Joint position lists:

■ ■ ■

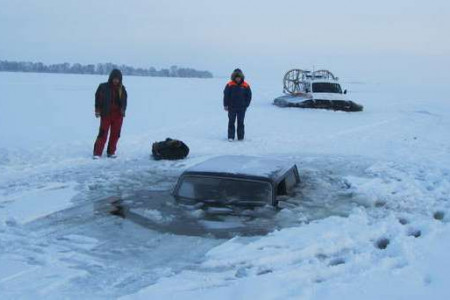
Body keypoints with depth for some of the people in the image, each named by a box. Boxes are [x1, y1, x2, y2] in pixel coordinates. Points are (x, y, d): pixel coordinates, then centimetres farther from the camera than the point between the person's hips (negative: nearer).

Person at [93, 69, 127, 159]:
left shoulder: (122, 88, 5)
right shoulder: (103, 87, -3)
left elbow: (124, 101, 13)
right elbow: (98, 98, 2)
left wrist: (123, 109, -2)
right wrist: (97, 110, -4)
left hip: (118, 115, 3)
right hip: (106, 114, -3)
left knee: (115, 134, 6)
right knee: (103, 134, -6)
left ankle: (111, 152, 17)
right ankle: (97, 153, -1)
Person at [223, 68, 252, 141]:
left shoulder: (245, 86, -1)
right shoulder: (230, 85, -5)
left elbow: (249, 96, 6)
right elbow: (226, 95, -2)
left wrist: (246, 105, 0)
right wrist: (225, 105, -4)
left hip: (241, 108, 1)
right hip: (232, 108, -1)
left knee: (240, 122, 7)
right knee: (231, 122, 3)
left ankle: (240, 137, 14)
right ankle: (230, 137, 7)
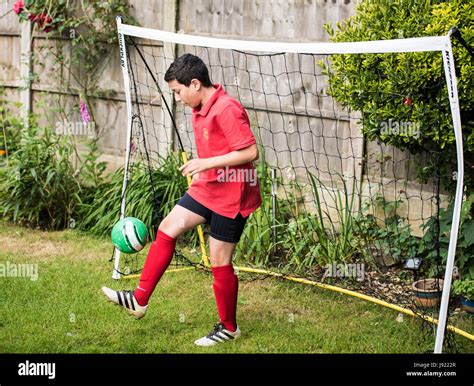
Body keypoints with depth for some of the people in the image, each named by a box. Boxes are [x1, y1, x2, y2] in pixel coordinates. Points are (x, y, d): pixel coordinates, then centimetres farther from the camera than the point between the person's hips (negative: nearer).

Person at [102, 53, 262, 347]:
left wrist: (207, 163, -26)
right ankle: (140, 300, 11)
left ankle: (229, 328, 17)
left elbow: (250, 152, -25)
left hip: (230, 196, -9)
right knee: (168, 229, 5)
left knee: (220, 262, 0)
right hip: (207, 188, 9)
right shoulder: (200, 108, 7)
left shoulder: (226, 109, -22)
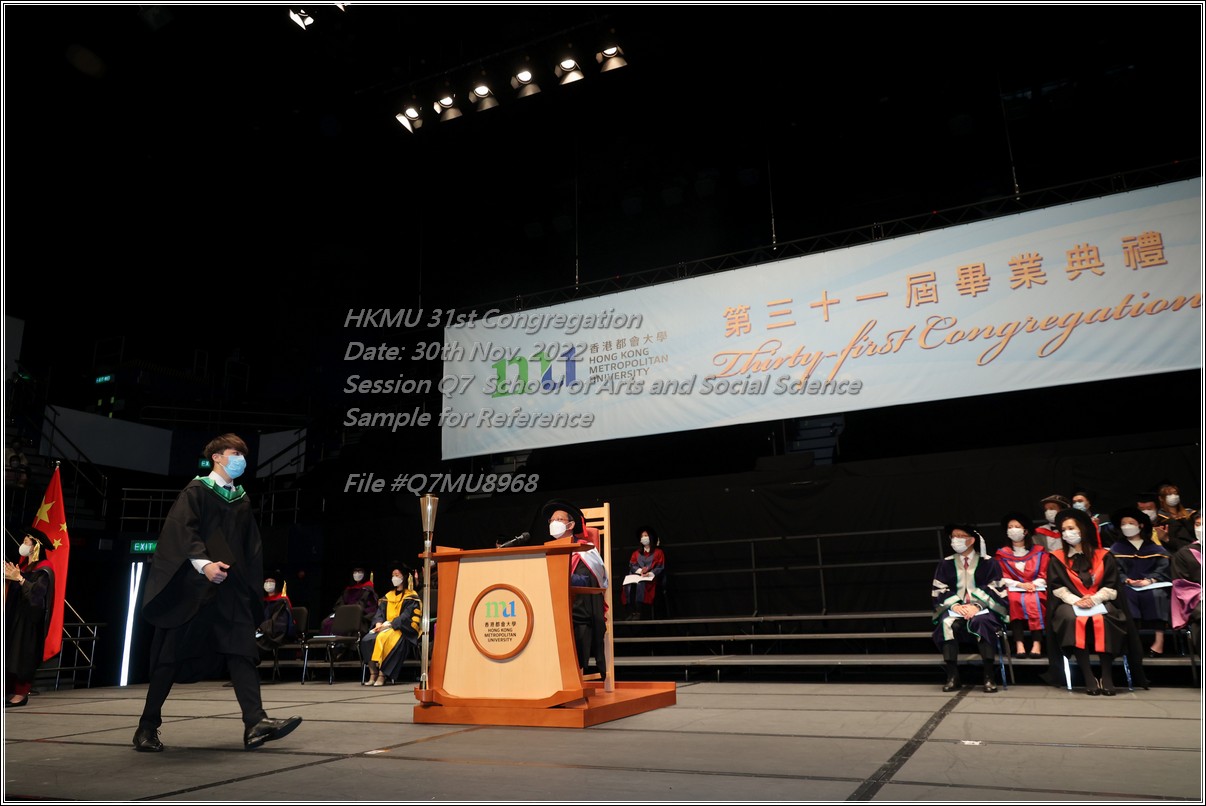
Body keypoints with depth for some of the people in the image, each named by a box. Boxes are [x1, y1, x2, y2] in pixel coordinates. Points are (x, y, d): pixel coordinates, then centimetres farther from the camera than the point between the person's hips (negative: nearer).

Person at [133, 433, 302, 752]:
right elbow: (181, 529, -13)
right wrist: (203, 563, -25)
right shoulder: (196, 490, 0)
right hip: (193, 586, -5)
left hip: (231, 588, 5)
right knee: (172, 655, 3)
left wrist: (247, 582, 13)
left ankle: (255, 723, -16)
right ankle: (147, 727, 18)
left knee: (242, 650, -8)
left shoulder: (242, 500, 17)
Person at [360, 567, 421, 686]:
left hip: (402, 630, -6)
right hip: (385, 628, 6)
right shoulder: (388, 596, 22)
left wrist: (389, 624, -20)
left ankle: (382, 675, -33)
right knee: (367, 640, -24)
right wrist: (379, 624, -10)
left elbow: (406, 617, -10)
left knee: (384, 639, -36)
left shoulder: (411, 597, 3)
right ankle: (372, 674, -23)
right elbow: (380, 612, 12)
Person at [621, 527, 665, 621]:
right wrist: (640, 570, -13)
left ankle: (638, 612, -39)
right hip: (636, 576, 3)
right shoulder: (636, 553, 25)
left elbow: (660, 567, 2)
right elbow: (632, 565, 9)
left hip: (651, 578, -3)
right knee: (629, 585, -32)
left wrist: (650, 573, -16)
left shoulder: (658, 552, 14)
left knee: (640, 584, -38)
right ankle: (631, 612, -35)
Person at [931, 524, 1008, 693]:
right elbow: (939, 591, 5)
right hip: (955, 608, 2)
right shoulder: (946, 563, 10)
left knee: (982, 622, -36)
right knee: (947, 623, -32)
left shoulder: (987, 562, 4)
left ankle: (989, 676, -30)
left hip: (983, 608, -2)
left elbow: (995, 590, -3)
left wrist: (977, 606, -18)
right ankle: (952, 676, -28)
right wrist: (955, 605, -13)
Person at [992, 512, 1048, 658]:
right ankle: (1019, 644, -39)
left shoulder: (1039, 552, 14)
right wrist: (1020, 585, -11)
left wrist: (1033, 585, -13)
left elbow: (1044, 575, 5)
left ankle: (1037, 644, -38)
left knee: (1033, 601, -35)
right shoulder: (1002, 554, 14)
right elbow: (1002, 578, 4)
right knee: (1015, 600, -34)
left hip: (1035, 589, 0)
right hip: (1013, 590, 0)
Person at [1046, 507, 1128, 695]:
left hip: (1099, 602, 0)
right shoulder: (1057, 559, 12)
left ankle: (1107, 676, -28)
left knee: (1102, 621, -35)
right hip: (1070, 604, 0)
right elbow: (1057, 588, 3)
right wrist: (1076, 600, -14)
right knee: (1073, 620, -35)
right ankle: (1088, 677, -32)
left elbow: (1111, 586, 3)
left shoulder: (1104, 556, 11)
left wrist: (1094, 599, -14)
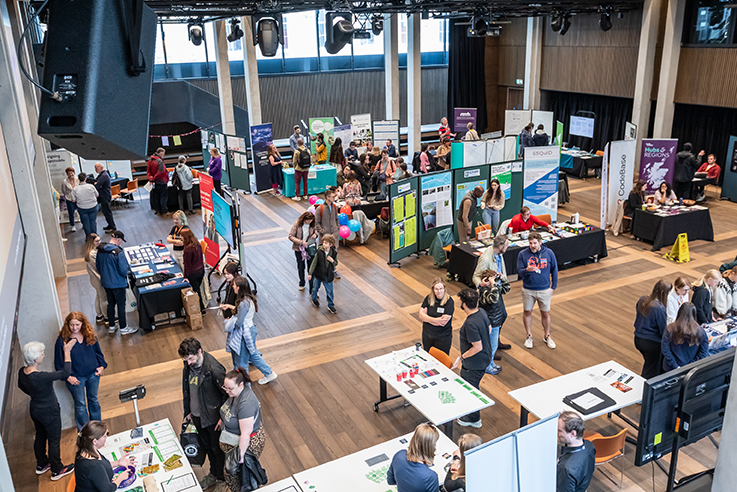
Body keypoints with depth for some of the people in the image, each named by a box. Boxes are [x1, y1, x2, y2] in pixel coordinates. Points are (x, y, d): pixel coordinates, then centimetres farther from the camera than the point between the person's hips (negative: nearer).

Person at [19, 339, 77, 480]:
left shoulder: (22, 372, -11)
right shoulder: (40, 377, -38)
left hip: (35, 409, 8)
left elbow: (21, 386, 10)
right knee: (54, 440, 13)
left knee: (40, 436, 28)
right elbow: (65, 373, -34)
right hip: (49, 412, -8)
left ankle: (41, 465, 48)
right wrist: (67, 351, -30)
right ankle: (57, 470, 31)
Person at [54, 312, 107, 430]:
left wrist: (101, 366, -2)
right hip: (76, 378, -3)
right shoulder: (62, 340, -18)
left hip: (93, 374, 4)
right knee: (80, 404, 11)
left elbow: (97, 351, 8)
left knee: (94, 400, 21)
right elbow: (59, 362, -10)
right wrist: (68, 377, -15)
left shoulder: (90, 335, -7)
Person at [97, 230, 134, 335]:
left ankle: (111, 327, 33)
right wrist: (128, 269, -1)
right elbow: (123, 270, -23)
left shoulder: (100, 250, -3)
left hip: (105, 282, 7)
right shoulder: (118, 252, -25)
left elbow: (98, 265, 9)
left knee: (111, 304, 20)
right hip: (118, 283, -7)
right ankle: (123, 328, 19)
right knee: (121, 305, 7)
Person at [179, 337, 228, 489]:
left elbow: (227, 394, -21)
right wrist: (188, 411, 13)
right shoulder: (187, 366, -8)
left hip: (213, 416, -6)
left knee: (217, 448, 13)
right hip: (197, 415, 6)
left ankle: (223, 477, 36)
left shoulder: (214, 369, -30)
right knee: (207, 445, 25)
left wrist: (222, 417, -18)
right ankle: (214, 474, 47)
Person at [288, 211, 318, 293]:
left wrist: (315, 234, -12)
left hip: (310, 248, 1)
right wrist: (301, 242, -24)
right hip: (299, 249, -1)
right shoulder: (297, 225, -16)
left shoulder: (312, 225, -7)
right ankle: (302, 284, 40)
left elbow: (315, 230, 13)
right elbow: (291, 237, -16)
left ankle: (312, 290, 8)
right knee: (301, 267, 14)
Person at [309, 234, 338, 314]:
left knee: (329, 291, 7)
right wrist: (310, 273, -9)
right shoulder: (319, 252, -18)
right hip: (318, 274, 0)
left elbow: (336, 264, 2)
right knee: (315, 288, 21)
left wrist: (333, 261, -21)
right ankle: (314, 299, 50)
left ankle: (331, 306, 23)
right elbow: (314, 262, -10)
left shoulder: (334, 252, -11)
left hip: (328, 275, 0)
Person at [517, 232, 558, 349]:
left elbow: (554, 270, 4)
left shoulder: (549, 253, -7)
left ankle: (547, 337, 31)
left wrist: (553, 286, 3)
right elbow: (519, 272, -10)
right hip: (528, 290, 0)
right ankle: (529, 336, 30)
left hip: (545, 290, 0)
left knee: (545, 313, 11)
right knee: (527, 312, 12)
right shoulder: (523, 254, -11)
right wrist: (527, 270, -32)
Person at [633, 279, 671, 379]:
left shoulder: (642, 300, -4)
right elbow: (664, 330, -15)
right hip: (652, 343, -7)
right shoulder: (660, 308, -25)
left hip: (638, 339, 8)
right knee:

■ ■ ■

▶ **Exercise objective**: Out of the data above, set down the lines from the one with "left shoulder: (22, 372, -11)" to the one with "left wrist: (101, 366, -2)", both included, exactly as written and with no additions.

▶ **Answer section**:
left shoulder: (22, 372, -11)
right shoulder: (40, 377, -38)
left hip: (35, 409, 8)
left elbow: (21, 386, 10)
right knee: (54, 440, 13)
left knee: (40, 436, 28)
right elbow: (65, 373, -34)
right hip: (49, 412, -8)
left ankle: (41, 465, 48)
right wrist: (67, 351, -30)
right ankle: (57, 470, 31)
Person at [54, 312, 107, 430]:
left wrist: (101, 366, -2)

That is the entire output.